Von Pfarrer Dr. Dr. Markus Jacobs


Ist folgendes Zusammentreffen für Sie eine Überraschung oder empfinden Sie es als völlig normal?: Eine Gruppe junger Leute, kirchlich engagiert, macht einen Ausflug. Alle waren gerade in der Sonntagsmesse und haben im Ohr noch die Einladungen zu den Veranstaltungen der Fastenzeit. Sie kommen an die Kasse eines modernen »Spaßbades«, und das erste, was einigen in die Augen sticht, sind die überall herum liegenden bunten Hochglanzfaltblätter mit der Aufschrift »Fastenwoche«!
Auf dem Deckblatt blickt eine junge Frau verträumt mit ihrer Teeschale auf den Knien in die Weite. Die Botschaft des Bildes und die Botschaft des ganzen Faltblattes ist klar: »Wellness«! Wohlfühlen, einer der zugkräftigsten Begriffe also des modernen Lebensgefühls steht im Mittelpunkt. Alles, was in dem Programm angeboten wird, ist Tee, frische Luft, Wassertreten und Information. Aber es ist zum Wohlfühlen. Und dieses Wohlfühlen kann man sich - relativ teuer - einkaufen.
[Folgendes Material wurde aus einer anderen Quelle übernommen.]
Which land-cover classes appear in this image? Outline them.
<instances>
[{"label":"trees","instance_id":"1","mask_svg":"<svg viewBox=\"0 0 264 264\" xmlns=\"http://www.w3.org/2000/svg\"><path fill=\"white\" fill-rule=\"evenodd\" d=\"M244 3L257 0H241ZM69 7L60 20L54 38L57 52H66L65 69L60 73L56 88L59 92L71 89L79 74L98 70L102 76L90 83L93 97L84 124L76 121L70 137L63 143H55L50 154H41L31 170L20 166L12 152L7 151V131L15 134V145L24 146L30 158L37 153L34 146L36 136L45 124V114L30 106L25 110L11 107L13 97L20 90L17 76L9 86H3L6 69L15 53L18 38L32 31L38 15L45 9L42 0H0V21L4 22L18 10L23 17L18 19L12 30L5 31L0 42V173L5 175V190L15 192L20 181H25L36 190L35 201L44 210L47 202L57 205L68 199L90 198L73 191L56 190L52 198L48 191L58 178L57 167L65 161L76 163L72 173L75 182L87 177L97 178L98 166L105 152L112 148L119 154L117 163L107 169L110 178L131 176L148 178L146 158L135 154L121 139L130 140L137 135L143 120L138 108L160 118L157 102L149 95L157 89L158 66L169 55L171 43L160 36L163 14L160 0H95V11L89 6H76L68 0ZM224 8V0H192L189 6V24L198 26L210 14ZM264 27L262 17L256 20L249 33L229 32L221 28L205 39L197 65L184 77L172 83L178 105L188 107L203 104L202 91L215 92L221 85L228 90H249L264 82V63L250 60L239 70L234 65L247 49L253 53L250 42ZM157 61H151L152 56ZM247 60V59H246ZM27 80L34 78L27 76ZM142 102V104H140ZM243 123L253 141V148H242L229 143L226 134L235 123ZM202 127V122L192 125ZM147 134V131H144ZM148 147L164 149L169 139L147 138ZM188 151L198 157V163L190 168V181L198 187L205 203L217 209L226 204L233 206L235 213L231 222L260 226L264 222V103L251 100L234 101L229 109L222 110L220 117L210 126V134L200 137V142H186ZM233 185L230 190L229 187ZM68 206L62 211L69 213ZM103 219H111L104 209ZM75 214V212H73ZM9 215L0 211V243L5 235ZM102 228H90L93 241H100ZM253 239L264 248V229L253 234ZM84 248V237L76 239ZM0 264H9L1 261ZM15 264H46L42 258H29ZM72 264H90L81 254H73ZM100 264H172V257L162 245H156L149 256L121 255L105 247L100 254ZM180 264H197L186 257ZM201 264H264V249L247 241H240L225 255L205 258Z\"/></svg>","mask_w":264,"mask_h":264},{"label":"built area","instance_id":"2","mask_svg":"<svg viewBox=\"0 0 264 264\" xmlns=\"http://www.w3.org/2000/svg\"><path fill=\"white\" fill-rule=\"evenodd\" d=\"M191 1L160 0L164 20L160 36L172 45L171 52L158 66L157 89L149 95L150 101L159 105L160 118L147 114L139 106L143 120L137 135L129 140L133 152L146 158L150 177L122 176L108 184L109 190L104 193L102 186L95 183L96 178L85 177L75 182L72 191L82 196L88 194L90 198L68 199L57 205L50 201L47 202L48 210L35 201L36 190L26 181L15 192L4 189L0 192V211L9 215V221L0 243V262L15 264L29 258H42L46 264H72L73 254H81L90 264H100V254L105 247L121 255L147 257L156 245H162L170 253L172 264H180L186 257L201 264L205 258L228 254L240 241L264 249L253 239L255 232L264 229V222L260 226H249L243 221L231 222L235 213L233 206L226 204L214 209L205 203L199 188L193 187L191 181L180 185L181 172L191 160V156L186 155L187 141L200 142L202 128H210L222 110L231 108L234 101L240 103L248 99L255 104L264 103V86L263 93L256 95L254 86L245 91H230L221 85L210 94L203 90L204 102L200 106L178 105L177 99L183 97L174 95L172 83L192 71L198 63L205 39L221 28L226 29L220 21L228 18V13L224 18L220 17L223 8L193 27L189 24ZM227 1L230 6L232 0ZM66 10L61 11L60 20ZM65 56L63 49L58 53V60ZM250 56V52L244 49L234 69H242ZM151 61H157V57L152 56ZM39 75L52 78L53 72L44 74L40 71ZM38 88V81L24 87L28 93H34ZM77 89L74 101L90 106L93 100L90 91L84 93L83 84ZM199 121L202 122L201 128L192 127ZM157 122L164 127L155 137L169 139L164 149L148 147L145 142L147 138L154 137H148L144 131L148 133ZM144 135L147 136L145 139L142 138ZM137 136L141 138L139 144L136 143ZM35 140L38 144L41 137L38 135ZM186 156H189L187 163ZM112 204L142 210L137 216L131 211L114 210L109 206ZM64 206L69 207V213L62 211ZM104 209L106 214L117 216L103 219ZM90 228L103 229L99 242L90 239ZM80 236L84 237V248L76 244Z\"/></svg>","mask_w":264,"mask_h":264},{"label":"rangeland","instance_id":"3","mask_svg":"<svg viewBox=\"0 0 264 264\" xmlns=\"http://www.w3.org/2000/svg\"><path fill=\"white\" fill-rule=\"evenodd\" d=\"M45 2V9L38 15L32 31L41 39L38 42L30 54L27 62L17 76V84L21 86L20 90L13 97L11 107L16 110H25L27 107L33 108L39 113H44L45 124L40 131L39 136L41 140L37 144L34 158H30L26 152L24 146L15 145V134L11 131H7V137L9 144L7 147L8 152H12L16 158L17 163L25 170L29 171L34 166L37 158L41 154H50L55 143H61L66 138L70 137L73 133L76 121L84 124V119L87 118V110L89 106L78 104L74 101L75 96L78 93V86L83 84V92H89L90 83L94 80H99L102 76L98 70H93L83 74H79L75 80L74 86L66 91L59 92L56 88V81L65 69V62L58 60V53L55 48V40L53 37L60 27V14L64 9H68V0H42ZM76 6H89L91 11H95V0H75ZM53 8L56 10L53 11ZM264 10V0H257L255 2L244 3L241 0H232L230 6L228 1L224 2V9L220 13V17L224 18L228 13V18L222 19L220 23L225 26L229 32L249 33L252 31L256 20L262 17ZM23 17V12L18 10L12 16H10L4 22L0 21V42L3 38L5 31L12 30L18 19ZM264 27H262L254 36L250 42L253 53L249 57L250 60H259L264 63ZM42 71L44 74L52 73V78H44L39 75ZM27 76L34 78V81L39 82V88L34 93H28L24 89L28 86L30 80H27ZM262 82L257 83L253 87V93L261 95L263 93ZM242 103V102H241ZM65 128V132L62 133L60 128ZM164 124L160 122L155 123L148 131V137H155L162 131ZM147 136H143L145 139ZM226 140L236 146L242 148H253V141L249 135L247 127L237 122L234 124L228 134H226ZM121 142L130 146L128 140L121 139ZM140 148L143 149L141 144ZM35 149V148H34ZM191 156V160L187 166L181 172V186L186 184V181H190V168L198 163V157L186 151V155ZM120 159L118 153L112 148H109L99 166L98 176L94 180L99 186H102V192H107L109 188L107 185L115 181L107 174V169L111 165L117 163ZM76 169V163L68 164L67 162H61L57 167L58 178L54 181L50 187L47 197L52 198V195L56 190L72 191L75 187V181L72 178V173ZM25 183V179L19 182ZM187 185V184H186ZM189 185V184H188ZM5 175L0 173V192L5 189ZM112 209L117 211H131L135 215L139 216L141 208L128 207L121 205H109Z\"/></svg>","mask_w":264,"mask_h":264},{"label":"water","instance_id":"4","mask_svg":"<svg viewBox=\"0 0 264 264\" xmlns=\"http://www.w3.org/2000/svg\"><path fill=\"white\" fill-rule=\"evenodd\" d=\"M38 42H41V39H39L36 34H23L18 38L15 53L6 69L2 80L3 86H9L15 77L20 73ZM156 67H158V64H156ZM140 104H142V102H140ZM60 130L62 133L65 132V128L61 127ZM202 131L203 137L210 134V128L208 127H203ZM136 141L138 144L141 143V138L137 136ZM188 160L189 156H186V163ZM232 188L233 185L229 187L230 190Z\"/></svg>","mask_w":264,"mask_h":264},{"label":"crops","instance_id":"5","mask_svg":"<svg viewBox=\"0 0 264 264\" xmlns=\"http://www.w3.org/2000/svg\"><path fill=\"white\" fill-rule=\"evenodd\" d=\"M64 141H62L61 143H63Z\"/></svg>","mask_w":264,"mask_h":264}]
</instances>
Die genannten Jugendlichen hatten gerade an der Kirchentür noch Handzettel verteilt, in denen auch eine Fastenwoche angeboten worden war - nur wie fast immer in kirchlichen Zusammenhängen, war dieses Angebot kostenlos. Mal abgesehen von diesem Kostenfaktor, macht dieses Zusammentreffen dennoch nachdenklich:
Wenn Leute hören, dass die Kirche zum Fasten einlädt, verstehen sie dies meist als Verzicht. Die Gläubigen sollen verzichten - und viele Menschen möchten so etwas heute nicht gerne hören. Wie oft wird deshalb besonders von außen den Kirchen die Rolle des Spaßverderbers zugeschoben. Wenige Meter weiter wird eine grundsätzlich sehr ähnliche Veranstaltung angeboten, die aber führt das (zumindest körperlich) gleiche Programm unter dem Titel »Wellness«. Und weil wir uns heute alle wohl fühlen möchten, wird der Kurs sicherlich gute Zustimmung finden.
Sie können sich als Leserinnen und Leser Ihre eigenen Gedanken zu diesem Nebeneinander machen. Mir kommt Verschiedenes in den Sinn: Wie gut ist es, dass Menschen, die keine Beziehung zu kirchlichen Gruppen haben, wenigstens im Spaßbad an eine sehr wichtige Form christlichen Leibfrömmigkeit herangeführt werden! Sie werden sicher anschließend wesentlich mehr Verständnis für diese religiöse Erfahrung aufbringen.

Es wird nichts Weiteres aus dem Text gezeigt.